**Work instruction:** I need each line of the entries below that includes the string "right".

[Record excerpts Boundary: Start]

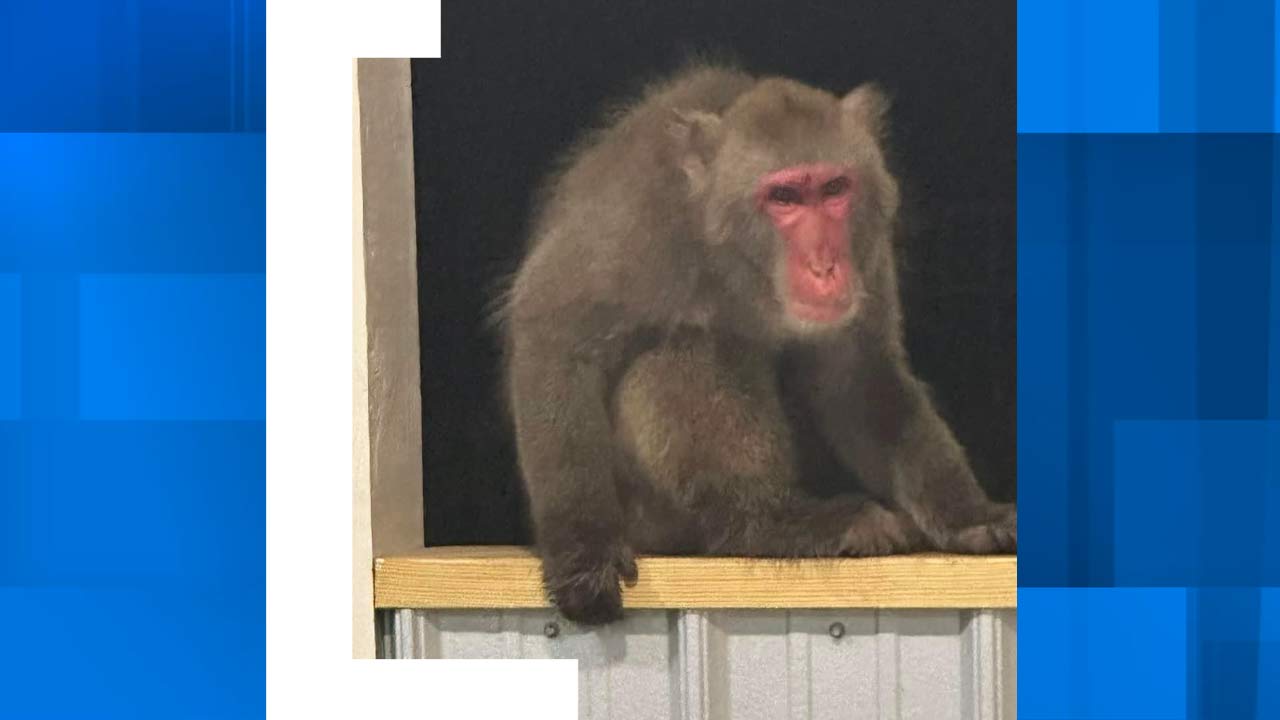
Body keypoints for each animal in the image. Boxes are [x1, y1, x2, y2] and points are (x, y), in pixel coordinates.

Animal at [498, 63, 1016, 626]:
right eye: (784, 197)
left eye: (835, 188)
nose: (825, 266)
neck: (742, 268)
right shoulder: (634, 220)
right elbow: (554, 334)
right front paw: (582, 550)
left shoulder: (868, 247)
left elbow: (860, 376)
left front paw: (967, 514)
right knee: (689, 349)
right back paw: (771, 522)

[Record excerpts Boundary: End]

**Answer to the problem:**
right eye: (784, 197)
right shoulder: (634, 220)
right elbow: (554, 334)
right front paw: (582, 550)
right knee: (689, 349)
right back paw: (771, 522)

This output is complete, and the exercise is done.